Racheter des haricots. Du gruau, des Dr Pepper.


Elle voulut lancer la cafetière, mais se rappela soudain qu'elle avait terminé le pot hier. Elle devrait se contenter du brouet de la machine à la station.

Racheter des haricots, du gruau, des Dr Pepper, du café.


Le gras du lard se mit à crépiter dans le fond de la poêle ; la jeune femme y versa les haricots d'une main en vérifiant son téléphone portable de l'autre.

Appeler le bureau de Tensas Parish par rapport à un conflit de juridiction.


Pas de coups de fil manqués cette nuit. Ça l'aurait étonnée, vu qu'elle ne coupait pas le réseau et qu'elle avait toujours eu un sommeil léger. Les nuits de son enfance avaient été chaotiques, parcourues de litanies incessantes et de craintes refoulées. A cette époque, lorsqu'on les réveillait à l'aurore pour exécuter les tâches du matin, elle était la première debout ; la liste de ce qu'elle allait devoir accomplir ce jour-là tournoyait depuis plusieurs heures dans sa tête.

Passer au tabac sur le chemin de la station pour racheter des clopes, poursuivit-elle inlassablement en enfilant une veste en cuir noir. Son modeste petit-déjeuner fut plus engouffré que mangé. Ses bottes l'attendaient près de la porte d'entrée.
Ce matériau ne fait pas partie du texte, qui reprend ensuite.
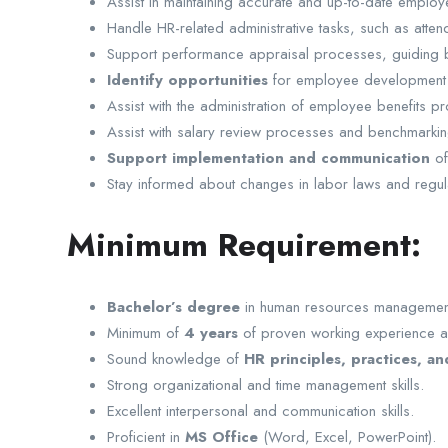
Assist in maintaining accurate and up-to-date emplo
Handle HR-related administrative tasks, such as att
Support performance appraisal processes, guiding
Identify opportunities
for employee development a
Assist with the administration of employee benefits
Assist with salary review processes and benchmarkin
Support implementation and communication
of
Stay informed about changes in labor laws and regul
Minimum Requirement:
Bachelor’s degree
in human resources management, I
Minimum of
4 years
of proven working experience a
Sound knowledge of
HR principles, practices, an
Strong organizational and time management skills.
Excellent interpersonal and communication skills.
Proficient in
MS Office
(Word, Excel, PowerPoint).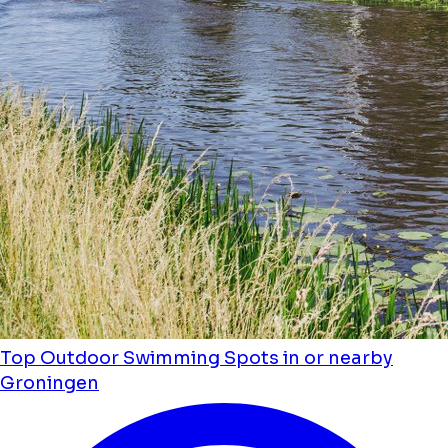
Top Outdoor Swimming Spots in or nearby
Groningen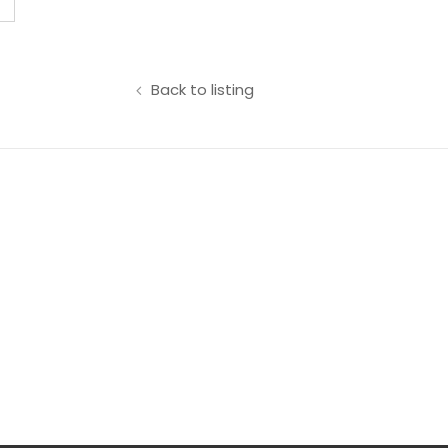
Back to listing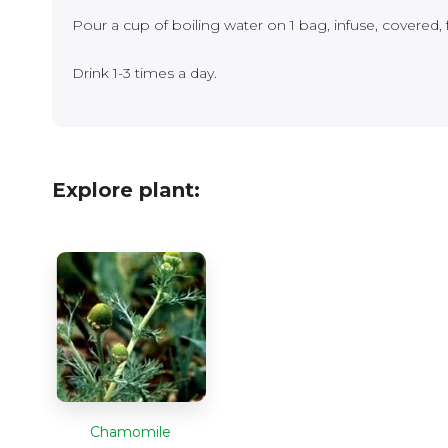
Pour a cup of boiling water on 1 bag, infuse, covered, 
Drink 1-3 times a day.
Explore plant:
Chamomile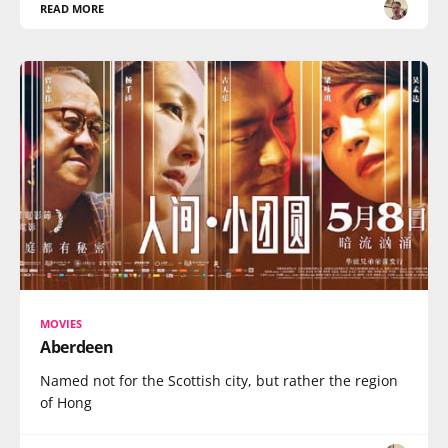
READ MORE
MOVIES
Aberdeen
Named not for the Scottish city, but rather the region
of Hong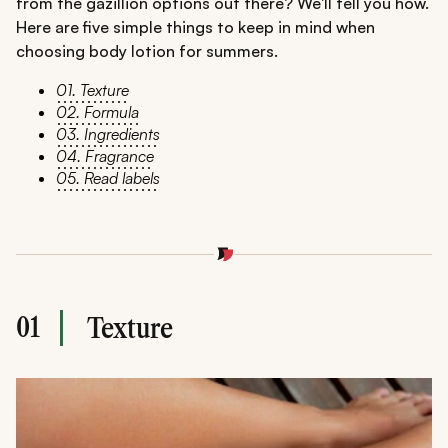
from the gazillion options out there? We'll tell you how.
Here are five simple things to keep in mind when
choosing body lotion for summers.
01. Texture
02. Formula
03. Ingredients
04. Fragrance
05. Read labels
01
Texture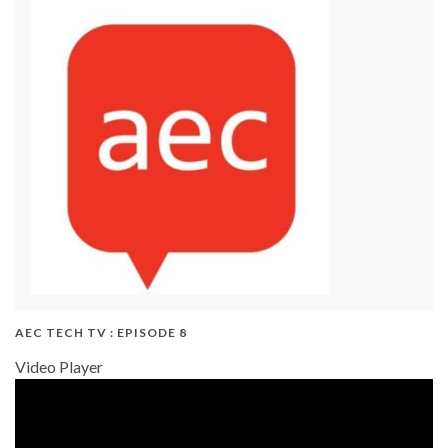
AEC TECH TV : EPISODE 8
Video Player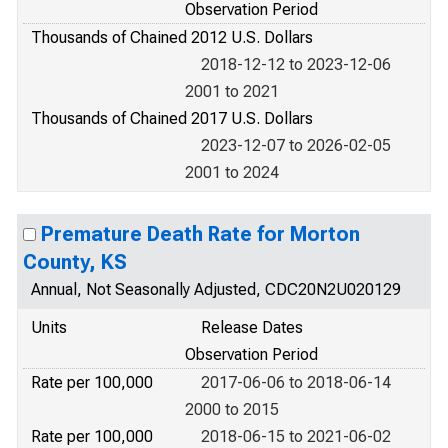
Observation Period
Thousands of Chained 2012 U.S. Dollars
2018-12-12 to 2023-12-06
2001 to 2021
Thousands of Chained 2017 U.S. Dollars
2023-12-07 to 2026-02-05
2001 to 2024
Premature Death Rate for Morton
County, KS
Annual, Not Seasonally Adjusted, CDC20N2U020129
Units
Release Dates
Observation Period
Rate per 100,000
2017-06-06 to 2018-06-14
2000 to 2015
Rate per 100,000
2018-06-15 to 2021-06-02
Rappeler pour la énième fois à ce gros incapable de Munroe qu'il fallait absolument organiser une réunion de service avant la fin de la semaine. Quand Abellard était shérif, c'était autre chose, la vie à la station. Trente-six ans, qu'il était resté à ce poste, avant de se faire destituer brutalement par une attaque cardiaque. Il lui avait tellement appris, et pourtant, il avait donné le sentiment d'avoir encore beaucoup à enseigner. Sans lui, sans sa bienveillance et la confiance qu'il avait placée en elle, sans sa passion communicative pour son métier, elle ne serait jamais devenue shérif adjointe. Et alors, qui sait comment elle aurait tourné. Elle partait de si loin.